- **Available records**
_ _ _ _ _ _ _

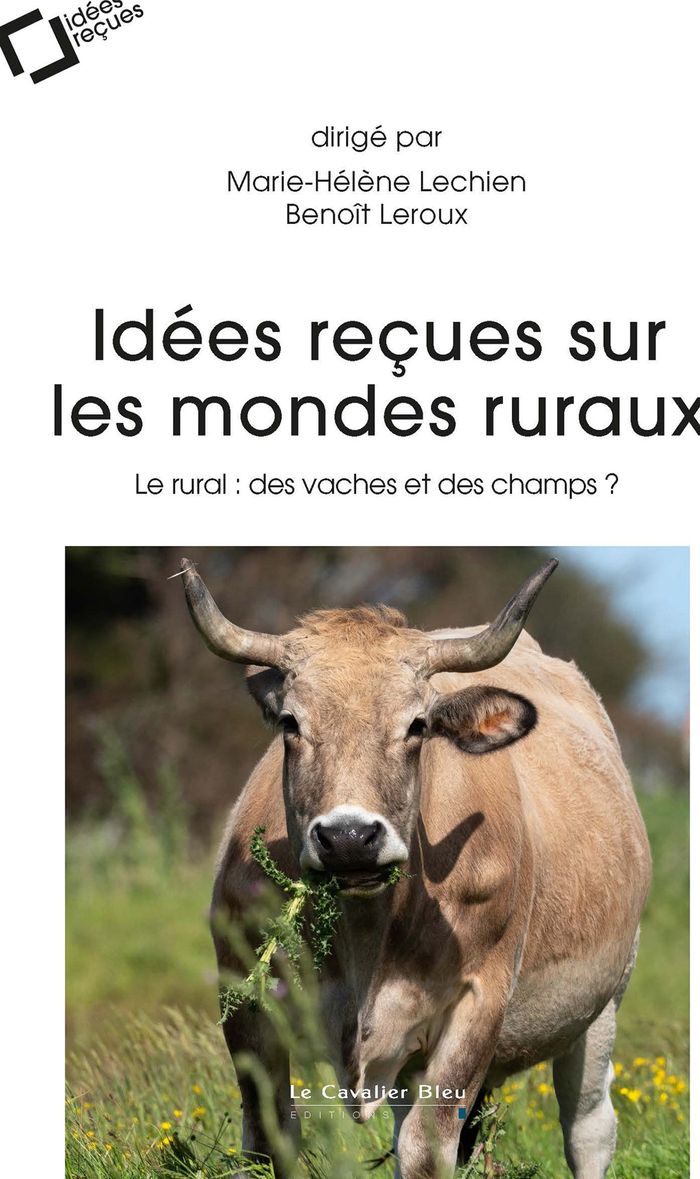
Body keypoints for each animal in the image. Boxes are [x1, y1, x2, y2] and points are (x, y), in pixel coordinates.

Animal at [179, 556, 651, 1179]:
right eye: (290, 723)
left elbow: (426, 1151)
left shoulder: (476, 1006)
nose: (349, 838)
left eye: (417, 725)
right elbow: (268, 1138)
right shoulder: (246, 1001)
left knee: (589, 1126)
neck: (363, 943)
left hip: (603, 1006)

_ _ _ _ _ _ _

- **Exercise**
Only the lines from the one containing "right eye: (290, 723)" through the end of the listing should be copied, and they should be copied exactly.

- **Solution for this task**
right eye: (290, 723)
left elbow: (426, 1151)
left shoulder: (476, 1006)
nose: (349, 838)
left eye: (417, 725)
right elbow: (268, 1138)
right shoulder: (246, 1001)
left knee: (589, 1126)
neck: (363, 943)
left hip: (603, 1006)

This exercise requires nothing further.